- **Exercise prompt**: Transcribe each record word for word. Skip the images.

[Saved entries]
++++++++

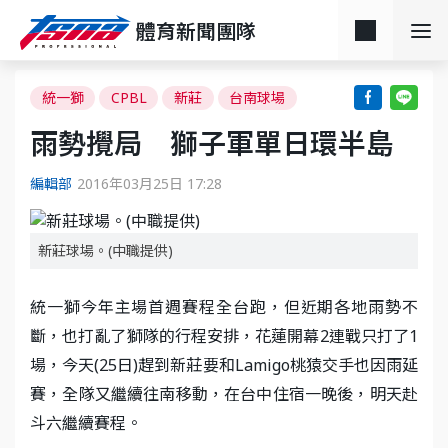
體育新聞團隊
統一獅
CPBL
新莊
台南球場
雨勢攪局 獅子軍單日環半島
編輯部
2016年03月25日 17:28
新莊球場。(中職提供)
統一獅今年主場首週賽程全台跑，但近期各地雨勢不
斷，也打亂了獅隊的行程安排，花蓮開幕2連戰只打了1
場，今天(25日)趕到新莊要和Lamigo桃猿交手也因雨延
賽，全隊又繼續往南移動，在台中住宿一晚後，明天赴
斗六繼續賽程。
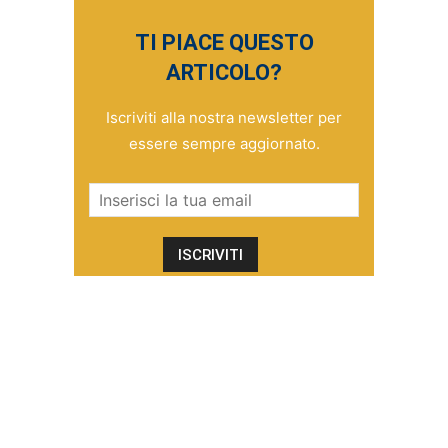
TI PIACE QUESTO
ARTICOLO?
Iscriviti alla nostra newsletter per
essere sempre aggiornato.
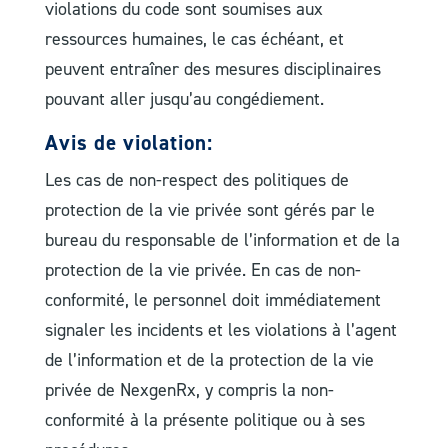
violations du code sont soumises aux
ressources humaines, le cas échéant, et
peuvent entraîner des mesures disciplinaires
pouvant aller jusqu’au congédiement.
Avis de violation:
Les cas de non-respect des politiques de
protection de la vie privée sont gérés par le
bureau du responsable de l’information et de la
protection de la vie privée. En cas de non-
conformité, le personnel doit immédiatement
signaler les incidents et les violations à l’agent
de l’information et de la protection de la vie
privée de NexgenRx, y compris la non-
conformité à la présente politique ou à ses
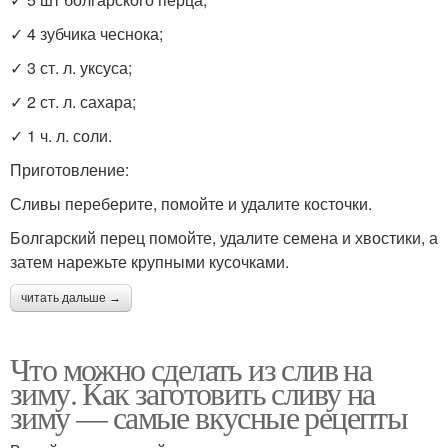
✓ 4 зубчика чеснока;
✓ 3 ст. л. уксуса;
✓ 2 ст. л. сахара;
✓ 1 ч. л. соли.
Приготовление:
Сливы переберите, помойте и удалите косточки.
Болгарский перец помойте, удалите семена и хвостики, а
затем нарежьте крупными кусочками.
читать дальше →
Что можно сделать из слив на
зиму. Как заготовить сливу на
зиму — самые вкусные рецепты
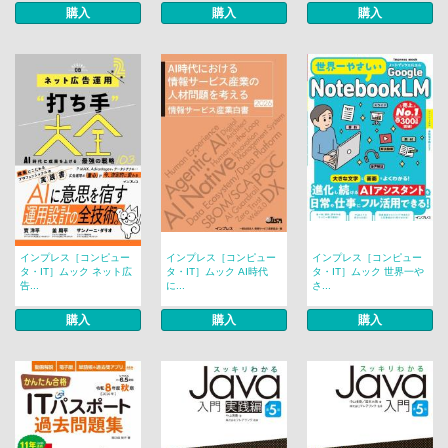
購入
購入
購入
インプレス［コンピュー
インプレス［コンピュー
インプレス［コンピュー
タ・IT］ムック ネット広
タ・IT］ムック AI時代
タ・IT］ムック 世界一や
告...
に...
さ...
購入
購入
購入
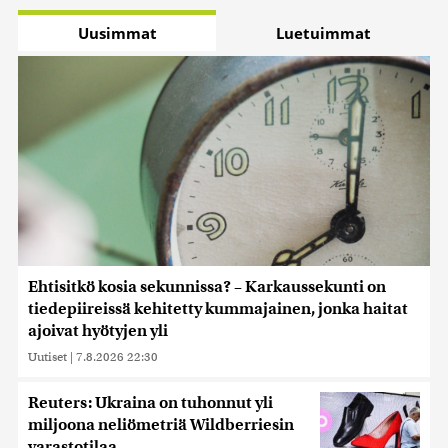
Uusimmat
Luetuimmat
Ehtisitkö kosia sekunnissa? – Karkaussekunti on
tiedepiireissä kehitetty kummajainen, jonka haitat
ajoivat hyötyjen yli
Uutiset
|
7.8.2026 22:30
Reuters: Ukraina on tuhonnut yli
miljoona neliömetriä Wildberriesin
varastotilaa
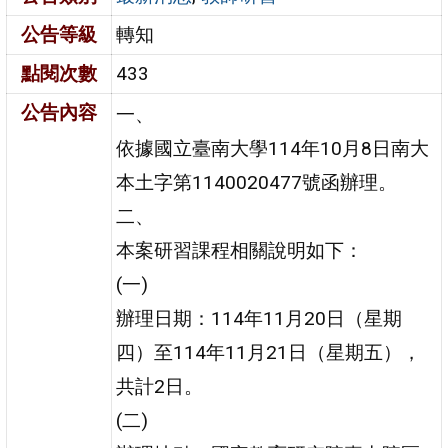
公告等級
轉知
點閱次數
433
公告內容
一、
依據國立臺南大學114年10月8日南大
本土字第1140020477號函辦理。
二、
本案研習課程相關說明如下：
(一)
辦理日期：114年11月20日（星期
四）至114年11月21日（星期五），
共計2日。
(二)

++++++++

- **Exercise solution**:
體育新聞團隊
統一獅
CPBL
新莊
台南球場
雨勢攪局 獅子軍單日環半島
編輯部
2016年03月25日 17:28
新莊球場。(中職提供)
統一獅今年主場首週賽程全台跑，但近期各地雨勢不
斷，也打亂了獅隊的行程安排，花蓮開幕2連戰只打了1
場，今天(25日)趕到新莊要和Lamigo桃猿交手也因雨延
賽，全隊又繼續往南移動，在台中住宿一晚後，明天赴
斗六繼續賽程。
TI PIACE QUESTO
ARTICOLO?
Iscriviti alla nostra newsletter per
essere sempre aggiornato.
violations du code sont soumises aux
ressources humaines, le cas échéant, et
peuvent entraîner des mesures disciplinaires
pouvant aller jusqu’au congédiement.
Avis de violation:
Les cas de non-respect des politiques de
protection de la vie privée sont gérés par le
bureau du responsable de l’information et de la
protection de la vie privée. En cas de non-
conformité, le personnel doit immédiatement
signaler les incidents et les violations à l’agent
de l’information et de la protection de la vie
privée de NexgenRx, y compris la non-
conformité à la présente politique ou à ses
✓ 4 зубчика чеснока;
✓ 3 ст. л. уксуса;
✓ 2 ст. л. сахара;
✓ 1 ч. л. соли.
Приготовление:
Сливы переберите, помойте и удалите косточки.
Болгарский перец помойте, удалите семена и хвостики, а
затем нарежьте крупными кусочками.
читать дальше →
Что можно сделать из слив на
зиму. Как заготовить сливу на
зиму — самые вкусные рецепты
購入
購入
購入
インプレス［コンピュー
インプレス［コンピュー
インプレス［コンピュー
タ・IT］ムック ネット広
タ・IT］ムック AI時代
タ・IT］ムック 世界一や
告...
に...
さ...
購入
購入
購入
Uusimmat
Luetuimmat
Ehtisitkö kosia sekunnissa? – Karkaussekunti on
tiedepiireissä kehitetty kummajainen, jonka haitat
ajoivat hyötyjen yli
Uutiset
|
7.8.2026 22:30
Reuters: Ukraina on tuhonnut yli
miljoona neliömetriä Wildberriesin
varastotilaa
公告等級
轉知
點閱次數
433
公告內容
一、
依據國立臺南大學114年10月8日南大
本土字第1140020477號函辦理。
二、
本案研習課程相關說明如下：
(一)
辦理日期：114年11月20日（星期
四）至114年11月21日（星期五），
共計2日。
(二)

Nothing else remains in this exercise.